The UML contested all the elections after the restoration of democracy in 1990 with this symbol and is one of the most recognised election symbols.
“It is a popular election symbol,” said political scientist Baral. “The former UML has been winning the elections with this symbol for long. Therefore, both factions want to retain this symbol.”
Ballot papers cannot be printed without the decision on which party gets the election symbol. Parties themselves will also have to seek support on the basis of the symbol they get.
“Election is a political game and politicians are the players. Unless the players are ready, the game cannot be played,” said Bhojraj Pokharel, former chief election commissioner. “Without the resolution of the dispute, the parties won’t be ready for elections.
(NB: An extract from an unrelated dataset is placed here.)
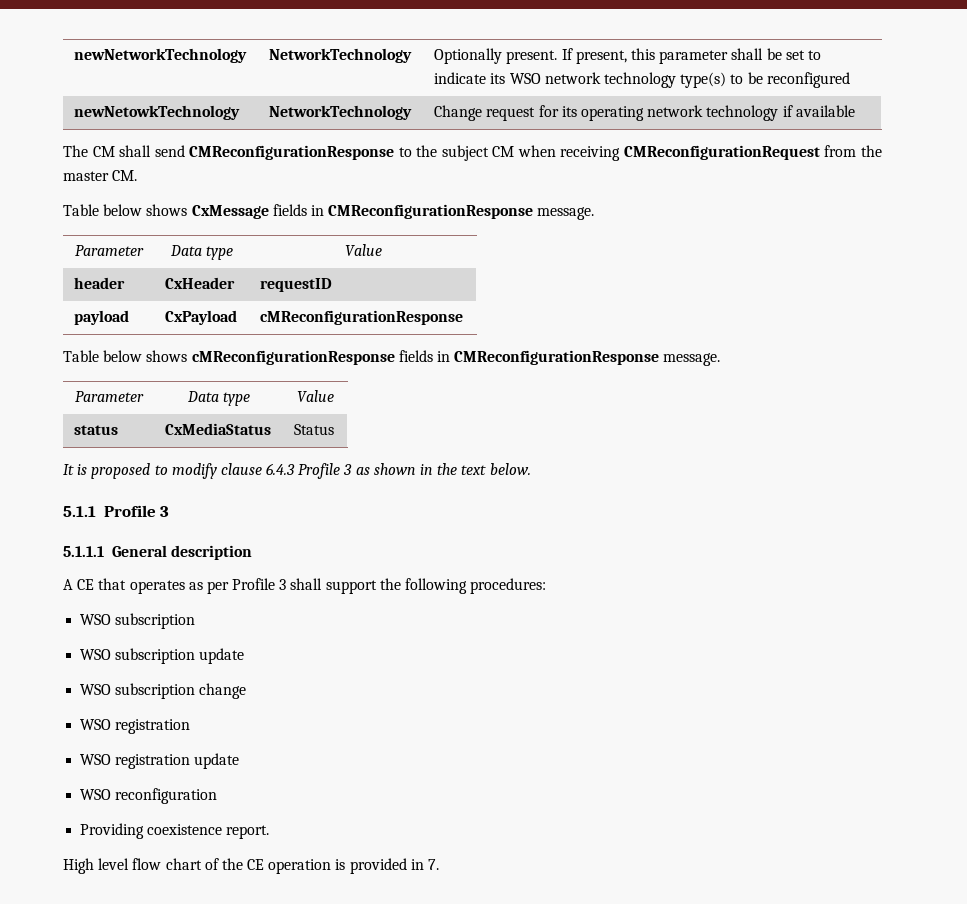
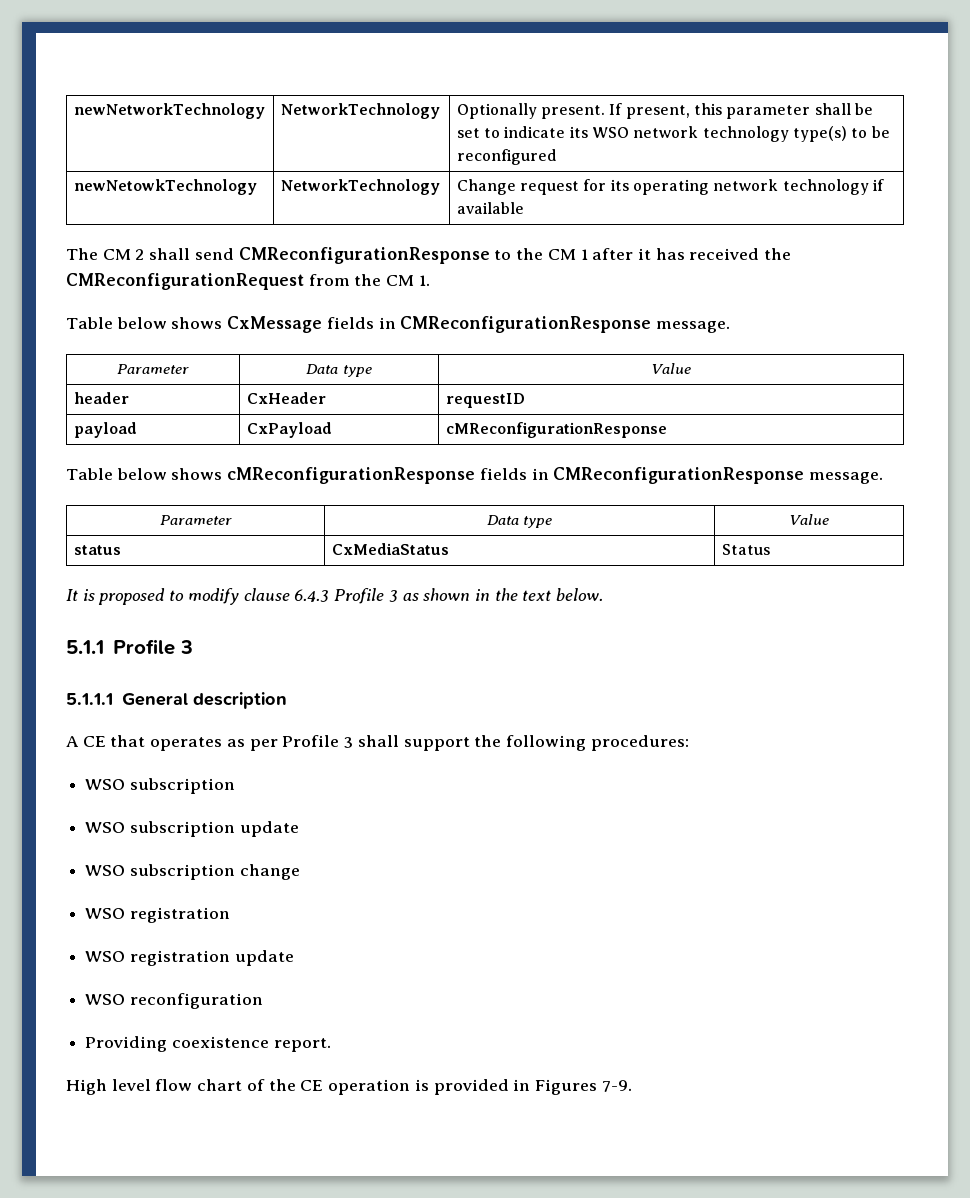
(115, 151) none -> [135,249,145,260] 2
[441,145,621,161] subject CM when receiving -> [547,248,792,260] CM 1 after it has received the
[63,170,138,181] master CM. -> [386,275,430,286] CM 1.
[428,859,440,870] 7. -> [534,1079,632,1095] Figures 7-9.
Holding elections becomes easier once the dispute is settled as soon as possible.”
According to lawyers and former commission officials, while the legitimacy of the party is one thing, there are bigger concerns too.
“The credibility of the commission is also at stake,” Pokharel told the Post. “Therefore, it should take decisions as per the letter and spirit of the laws governing dispute settlement in the political parties.”
For Adhikari, the Congress leader and member of the National Assembly, if the commission does not take a right decision, it will not be able to hold the elections set for April and May next year.
“If the commission loses its credibility, it cannot hold the elections,” he said.